Work to be completed
Reproduce from the records below, with no pictures, exactly the lines between the one containing "El papel del CFO externo en" and the one containing "Проектные работы", inclusive.

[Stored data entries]
+++++

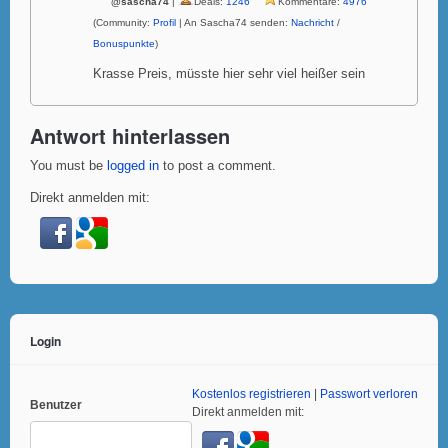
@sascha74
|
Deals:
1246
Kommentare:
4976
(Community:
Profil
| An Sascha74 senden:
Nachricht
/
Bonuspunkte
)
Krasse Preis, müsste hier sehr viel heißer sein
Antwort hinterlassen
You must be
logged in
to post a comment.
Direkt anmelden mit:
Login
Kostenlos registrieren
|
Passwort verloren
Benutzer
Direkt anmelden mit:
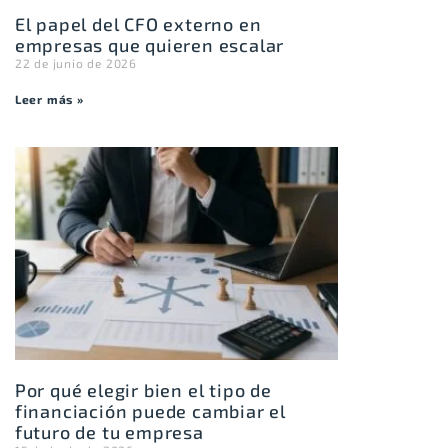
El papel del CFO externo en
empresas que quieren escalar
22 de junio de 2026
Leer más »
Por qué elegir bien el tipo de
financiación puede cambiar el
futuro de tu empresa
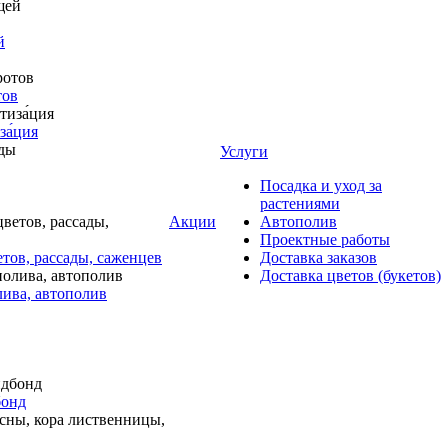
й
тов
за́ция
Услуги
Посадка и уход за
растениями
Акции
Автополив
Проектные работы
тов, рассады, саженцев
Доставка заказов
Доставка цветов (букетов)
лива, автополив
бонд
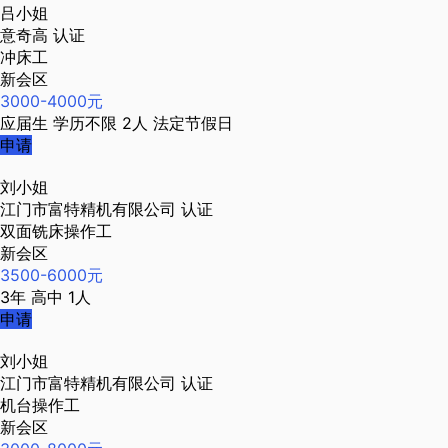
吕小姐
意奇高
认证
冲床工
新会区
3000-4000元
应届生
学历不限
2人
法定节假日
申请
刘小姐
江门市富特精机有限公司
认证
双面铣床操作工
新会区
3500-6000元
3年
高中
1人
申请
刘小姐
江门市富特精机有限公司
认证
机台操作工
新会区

+++++

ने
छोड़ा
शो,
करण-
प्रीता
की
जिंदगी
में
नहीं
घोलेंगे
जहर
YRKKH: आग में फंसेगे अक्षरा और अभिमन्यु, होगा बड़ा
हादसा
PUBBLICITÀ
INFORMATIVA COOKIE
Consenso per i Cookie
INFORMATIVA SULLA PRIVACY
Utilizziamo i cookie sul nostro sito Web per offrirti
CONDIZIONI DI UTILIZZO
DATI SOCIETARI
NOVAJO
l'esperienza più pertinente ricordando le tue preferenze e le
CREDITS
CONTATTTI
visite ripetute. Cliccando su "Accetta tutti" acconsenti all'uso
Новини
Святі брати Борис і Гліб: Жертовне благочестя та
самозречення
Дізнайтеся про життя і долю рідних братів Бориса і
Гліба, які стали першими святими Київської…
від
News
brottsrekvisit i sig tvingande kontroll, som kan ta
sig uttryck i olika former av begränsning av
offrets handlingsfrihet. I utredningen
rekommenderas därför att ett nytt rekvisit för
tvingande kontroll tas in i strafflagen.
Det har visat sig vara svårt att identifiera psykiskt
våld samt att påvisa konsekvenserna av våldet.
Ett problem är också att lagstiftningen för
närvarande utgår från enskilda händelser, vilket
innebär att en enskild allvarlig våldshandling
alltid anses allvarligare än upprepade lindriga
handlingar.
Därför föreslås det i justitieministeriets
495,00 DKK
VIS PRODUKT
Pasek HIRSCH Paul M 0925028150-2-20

+++++

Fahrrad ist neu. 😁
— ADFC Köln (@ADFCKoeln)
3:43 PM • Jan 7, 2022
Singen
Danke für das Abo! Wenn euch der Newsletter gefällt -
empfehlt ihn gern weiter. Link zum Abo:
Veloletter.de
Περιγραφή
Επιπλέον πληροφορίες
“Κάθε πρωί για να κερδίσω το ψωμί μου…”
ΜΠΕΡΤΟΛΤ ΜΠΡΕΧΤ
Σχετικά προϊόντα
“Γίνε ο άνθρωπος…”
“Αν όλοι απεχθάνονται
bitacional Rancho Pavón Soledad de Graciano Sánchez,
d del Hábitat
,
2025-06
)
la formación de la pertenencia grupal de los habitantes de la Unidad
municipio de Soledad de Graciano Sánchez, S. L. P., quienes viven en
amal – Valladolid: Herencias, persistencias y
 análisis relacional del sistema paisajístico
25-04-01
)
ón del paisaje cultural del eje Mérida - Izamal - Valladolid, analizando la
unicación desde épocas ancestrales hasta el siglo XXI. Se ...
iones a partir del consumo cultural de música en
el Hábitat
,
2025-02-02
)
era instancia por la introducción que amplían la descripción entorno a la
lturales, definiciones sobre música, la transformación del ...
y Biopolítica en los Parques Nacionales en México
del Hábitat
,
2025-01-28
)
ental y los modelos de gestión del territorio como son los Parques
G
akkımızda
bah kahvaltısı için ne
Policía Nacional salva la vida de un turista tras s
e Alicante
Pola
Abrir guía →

+++++

Finished exercise
El papel del CFO externo en
empresas que quieren escalar
22 de junio de 2026
Leer más »
Por qué elegir bien el tipo de
financiación puede cambiar el
futuro de tu empresa
й
тов
за́ция
Услуги
Посадка и уход за
растениями
Акции
Автополив
Проектные работы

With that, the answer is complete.